> PROBLEM REQUIREMENTS
Below are records; count the lines that hold the string "SourceGraphic" and give only the count.

> SOURCE DATA
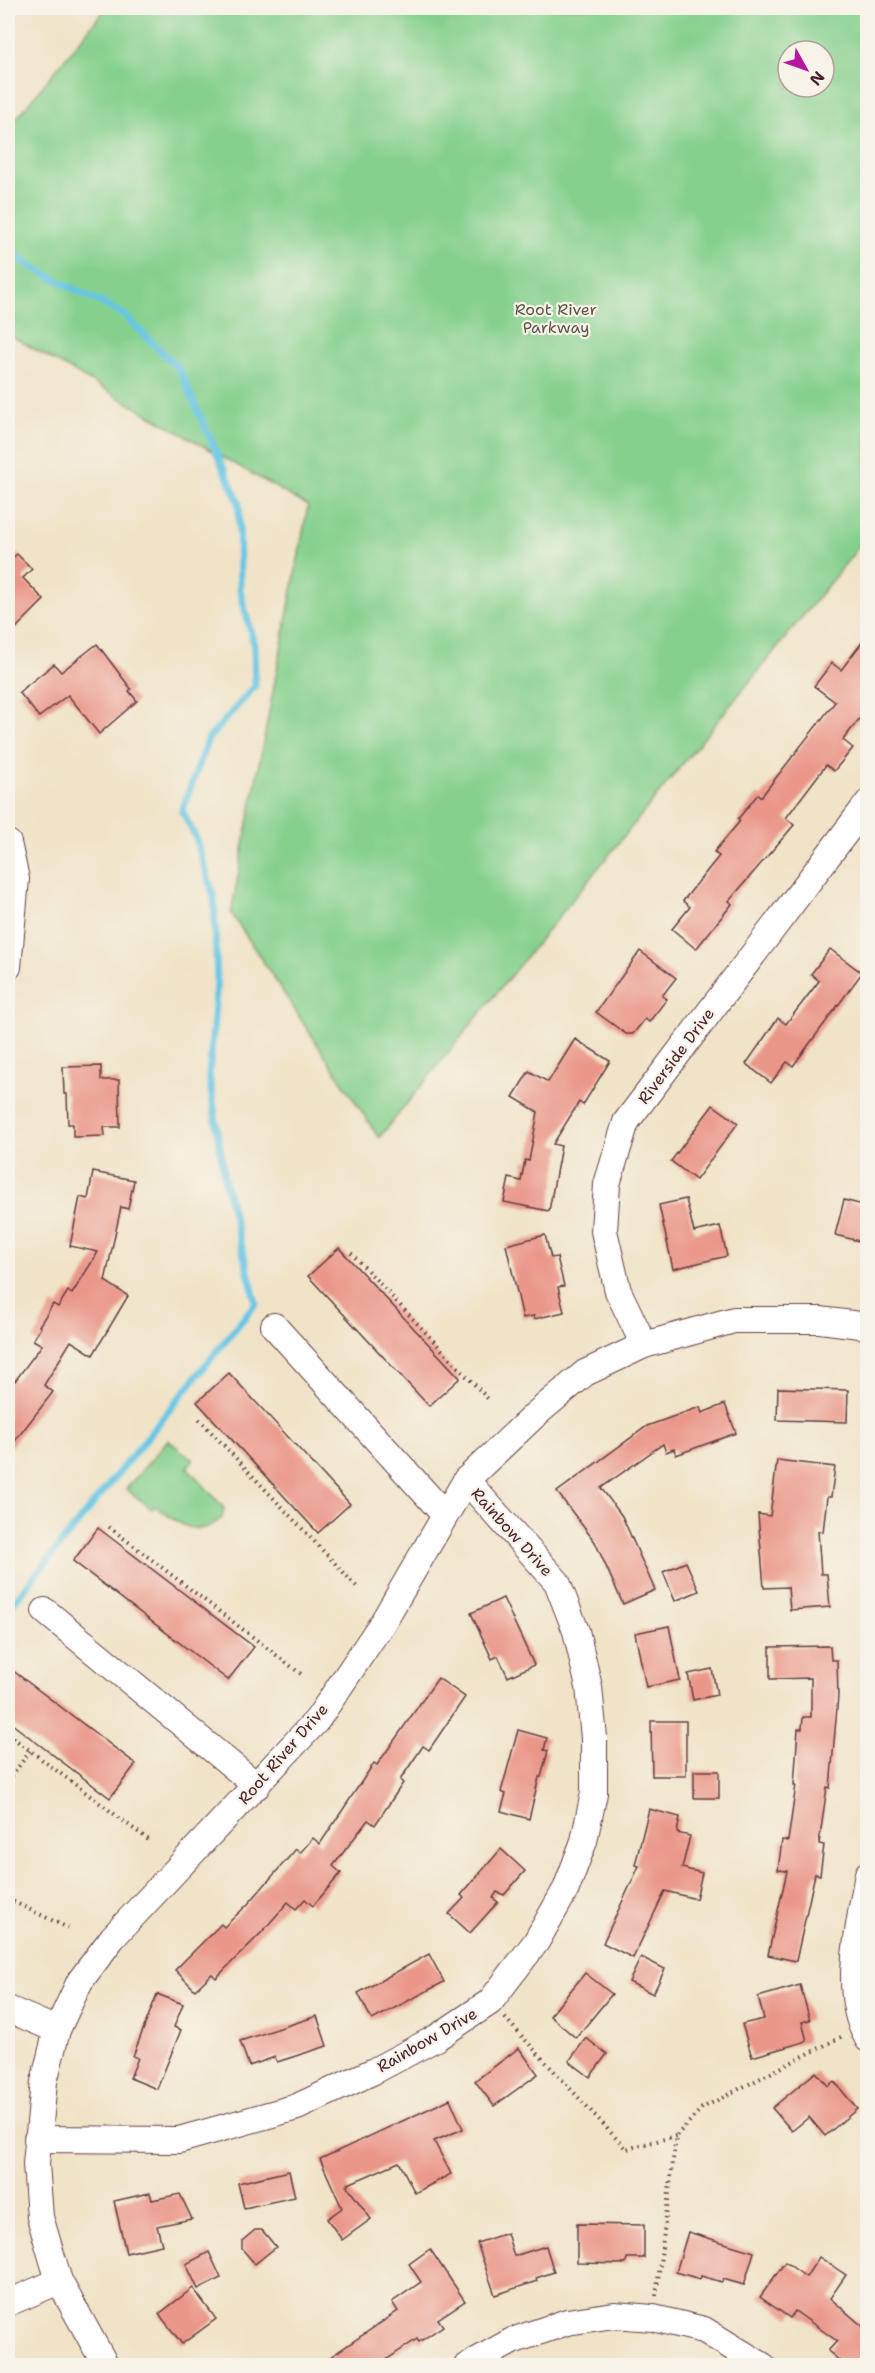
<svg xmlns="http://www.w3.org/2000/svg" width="875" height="2373" font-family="'Shantell Sans',sans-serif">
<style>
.green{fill:#85d08d;stroke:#68785c;stroke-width:1.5;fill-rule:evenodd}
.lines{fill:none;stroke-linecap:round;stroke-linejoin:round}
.stream{stroke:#66c6e4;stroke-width:7}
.building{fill:#ea9789}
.minor-casing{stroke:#633c42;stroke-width:28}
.path{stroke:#633c42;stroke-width:4;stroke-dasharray:1.5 4.5;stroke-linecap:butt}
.minor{stroke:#fff;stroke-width:26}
.labels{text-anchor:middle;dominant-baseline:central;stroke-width:4.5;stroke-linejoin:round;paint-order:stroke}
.park-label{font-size:16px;fill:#5c5448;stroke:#f7f3e8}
.street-label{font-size:16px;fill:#4a1f2b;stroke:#f7f3e8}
</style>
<rect width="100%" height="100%" fill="#f7f3e8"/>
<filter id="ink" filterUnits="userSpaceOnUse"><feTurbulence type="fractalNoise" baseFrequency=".0167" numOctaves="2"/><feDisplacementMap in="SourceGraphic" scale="12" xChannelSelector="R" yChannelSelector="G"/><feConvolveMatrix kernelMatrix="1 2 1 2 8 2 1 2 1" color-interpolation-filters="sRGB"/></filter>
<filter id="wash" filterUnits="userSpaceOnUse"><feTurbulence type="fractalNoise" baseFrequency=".008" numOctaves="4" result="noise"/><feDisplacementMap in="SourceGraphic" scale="24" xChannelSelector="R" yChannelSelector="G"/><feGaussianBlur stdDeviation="1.35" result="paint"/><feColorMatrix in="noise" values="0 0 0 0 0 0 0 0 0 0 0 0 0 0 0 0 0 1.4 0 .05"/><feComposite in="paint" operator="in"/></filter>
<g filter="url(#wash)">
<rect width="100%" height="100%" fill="#f0e3c7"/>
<g class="green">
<path d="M106,8H867V537L379,1138L231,913L308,506L8,334V129ZM788,51H824V87H788Z"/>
<path d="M168,1440L193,1460L187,1467L224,1508L222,1518C195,1541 178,1522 155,1506L152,1509L126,1489Z"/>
</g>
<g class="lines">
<path class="stream" d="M8,249L32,267L123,314L179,369L239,503L240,590L254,645L255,686L208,739L182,811L195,836L214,897L217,981L209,1076L225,1182L256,1303L8,1609"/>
</g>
<g id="blocks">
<g class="building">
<path d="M17,554L32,569L23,578L44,600L8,636V562Z"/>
<path d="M867,636V709L843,740L853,748L834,771L826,765L786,818L794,825L729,901L732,904L696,949L672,929L690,907L683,901L719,856L714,852L740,821L738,819L758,794L761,797L835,702L814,686L832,663L841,670Z"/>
<path d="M97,644L131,689L129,691L137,701L99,734L68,695L39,717L19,692L54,664L61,672Z"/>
<path d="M830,949L862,973L793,1066L787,1062L771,1083L746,1064L778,1018L786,1024L819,981L811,974Z"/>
<path d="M640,951L676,978L662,996L667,999L649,1022L645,1019L633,1034H626L596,1012Z"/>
<path d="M575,1039L610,1061L583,1105L579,1102L553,1144L561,1146L549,1211L504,1202L509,1178L521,1181L525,1160L529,1161L538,1112L513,1097L529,1071L548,1082Z"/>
<path d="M101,1066V1080H119L120,1127H104L105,1136L73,1137V1124H68L67,1094H64L63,1067Z"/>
<path d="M713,1105L738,1123L696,1180L671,1161Z"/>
<path d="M93,1172L134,1180L128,1209L121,1207L105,1281L128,1296L93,1355L71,1341L44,1385L53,1392L8,1450V1375L15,1381L42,1345L33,1340L41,1327L39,1326L53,1304L58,1307L68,1291L72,1294L98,1252L70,1246L80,1197L88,1199Z"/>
<path d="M686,1199L694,1232L720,1226L727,1256L673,1269L659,1205Z"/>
<path d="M844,1200L867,1206V1243L835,1235Z"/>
<path d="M545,1235L551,1258L557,1257L564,1286L558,1287L564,1312L534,1319V1316L523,1318L506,1245Z"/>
<path d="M339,1248L460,1378L429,1406L308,1276Z"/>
<path d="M229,1373L350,1504L318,1533L197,1402Z"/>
<path d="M778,1388L848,1390L847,1422L777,1420Z"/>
<path d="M725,1404L736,1433L676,1455L674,1449L666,1452L663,1444L601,1488L622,1516L655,1590L623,1604L595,1542L557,1492L647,1426L700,1407L702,1413Z"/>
<path d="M777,1460L835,1467L831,1497H827L823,1532L818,1531L821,1574H827L830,1607L790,1610L788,1587L764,1588L758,1514L770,1516Z"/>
<path d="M98,1528L254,1647L228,1680L73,1561Z"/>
<path d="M686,1562L699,1591L675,1601L663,1572Z"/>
<path d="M503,1598L534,1665L508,1677L498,1656L492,1659L471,1613Z"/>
<path d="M669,1626L680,1680L646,1687L635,1633Z"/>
<path d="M830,1646L831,1660H837L838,1696L830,1788L827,1787L819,1844L824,1845L820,1875L815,1874L796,1961L768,1955L787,1871L778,1870L782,1840L788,1841L796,1785H794L798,1729H802L803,1717H811V1678L770,1679V1647Z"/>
<path d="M8,1667L136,1764L110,1798L8,1721Z"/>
<path d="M712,1669L717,1695L693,1700L688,1674Z"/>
<path d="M438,1678L465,1697L429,1750L423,1746L400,1780L403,1783L375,1825L368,1820L333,1866L341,1873L313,1906L305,1899L296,1909L288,1902L262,1932L216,1978L212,1974L195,1990L175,1970L221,1924L224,1927L248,1904L296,1849L300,1853L313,1838L320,1844L374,1763L377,1765Z"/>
<path d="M651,1721H686V1776H652Z"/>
<path d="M518,1730L547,1738L544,1750L548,1751L541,1777H539L529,1819L501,1811L506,1794L501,1792Z"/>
<rect x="694" y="1771" width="25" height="27"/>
<path d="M649,1809L680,1817L677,1833L690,1836L682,1868L702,1873L696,1899L665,1891L633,1958L603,1943L639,1866L635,1865Z"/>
<path d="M501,1849L525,1871L504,1895L497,1892L493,1898L498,1902L470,1933L449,1914L464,1898L461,1895Z"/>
<path d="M429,1954L444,1982L372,2020L358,1993Z"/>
<path d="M641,1957L665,1969L653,1994L629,1982Z"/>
<path d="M585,1973L612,1994L576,2038L550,2016Z"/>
<path d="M800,1985L810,2020L802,2022L807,2041L752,2057L742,2024L764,2019L758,1997Z"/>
<path d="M157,1994L183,2004L174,2027L181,2030L157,2089L130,2078L138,2058L133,2056Z"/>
<path d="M317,2016L327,2046L277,2062L275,2057L249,2066L240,2041Z"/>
<path d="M586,2038L607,2054L590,2077L569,2061Z"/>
<path d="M519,2048L538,2074L494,2106L475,2081Z"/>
<path d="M816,2072L828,2086L834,2081L857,2109L825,2136L809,2117L792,2131L772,2108Z"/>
<path d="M450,2099L463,2129L434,2141L451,2174L415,2193L399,2162L346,2185L371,2219L342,2240L327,2219L342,2208L320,2159Z"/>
<path d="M289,2171L295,2197L244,2208L238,2183Z"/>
<path d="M150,2193L152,2200L180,2194L192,2219L157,2226L162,2245L126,2253L114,2201Z"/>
<path d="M577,2224L644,2225V2258H627L626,2264L577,2263Z"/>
<path d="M255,2230H262L276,2247L255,2264L242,2249V2241Z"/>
<path d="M688,2232L754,2252L744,2285L723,2279L722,2282L701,2276L700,2279L676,2272Z"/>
<path d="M507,2233L514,2256L546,2246L554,2272L536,2278L537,2281L495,2295L477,2243Z"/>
<path d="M430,2249L465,2301L438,2319L443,2326L419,2342L417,2339L377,2366H317L398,2311L392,2302L421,2282L409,2264Z"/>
<path d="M209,2252L221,2278L198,2289L186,2264Z"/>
<path d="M819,2257L846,2275L830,2298L867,2330V2366H846L828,2351L837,2341L795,2311L790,2318L760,2297L785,2262L806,2277Z"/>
<path d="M193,2288L216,2319L182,2344L159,2314Z"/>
</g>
</g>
</g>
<g filter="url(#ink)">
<use href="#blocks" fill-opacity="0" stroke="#633c42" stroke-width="1.5"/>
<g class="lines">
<defs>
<g id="minor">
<path d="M8,843L16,879L8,967"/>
<path d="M274,1326L445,1515"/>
<path d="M644,1345L618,1291L604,1231L607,1184L626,1122L868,803"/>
<path d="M45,1611L257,1786"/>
<path d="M868,1874C860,1922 841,1994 868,2039"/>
<path d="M8,2009L57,2030"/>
<path d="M37,2139L179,2140L297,2107L374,2071L436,2038L490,2002L536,1942L566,1889L584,1841L594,1793V1738L589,1687L576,1631L557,1582L466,1480"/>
<path d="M8,2303L59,2281"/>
<path d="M106,2366L59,2281L40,2217L36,2164L44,2082L57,2030L80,1981L113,1937L317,1720L383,1622L466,1480L536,1414L585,1373L644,1345L734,1320H820L868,1326"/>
<path d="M467,2366L512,2341L567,2322L614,2315L653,2318L704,2330L763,2366"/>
</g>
</defs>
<use href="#minor" class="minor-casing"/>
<g class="path">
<path d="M351,1253L489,1400"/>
<path d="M199,1419L358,1588"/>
<path d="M109,1527L301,1674"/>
<path d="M8,1734L150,1841"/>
<path d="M8,1781L30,1751"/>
<path d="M8,1899L68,1928"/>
<path d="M505,2018L626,2149L676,2136"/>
<path d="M656,2296L676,2136L702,2108L841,2037"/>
</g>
<use href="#minor" class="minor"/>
</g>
</g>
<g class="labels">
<g class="park-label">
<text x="556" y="309">Root River<tspan x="556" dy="18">Parkway</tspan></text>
</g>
<g class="street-label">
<text transform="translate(676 1056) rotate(-53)">Riverside Drive</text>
<text transform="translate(512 1532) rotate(48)">Rainbow Drive</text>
<text transform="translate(283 1754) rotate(-49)">Root River Drive</text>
<text transform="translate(427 2040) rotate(-30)">Rainbow Drive</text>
</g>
</g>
<rect width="875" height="2373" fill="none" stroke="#f7f3e8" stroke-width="30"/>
<g transform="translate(806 69) rotate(130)"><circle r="28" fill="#f7f3e8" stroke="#b29e9c" stroke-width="1.5"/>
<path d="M0-4.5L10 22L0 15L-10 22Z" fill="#b5179e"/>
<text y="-9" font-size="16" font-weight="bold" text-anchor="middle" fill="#4a1f2b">N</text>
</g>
</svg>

> RESPONSE TO THIS TASK
2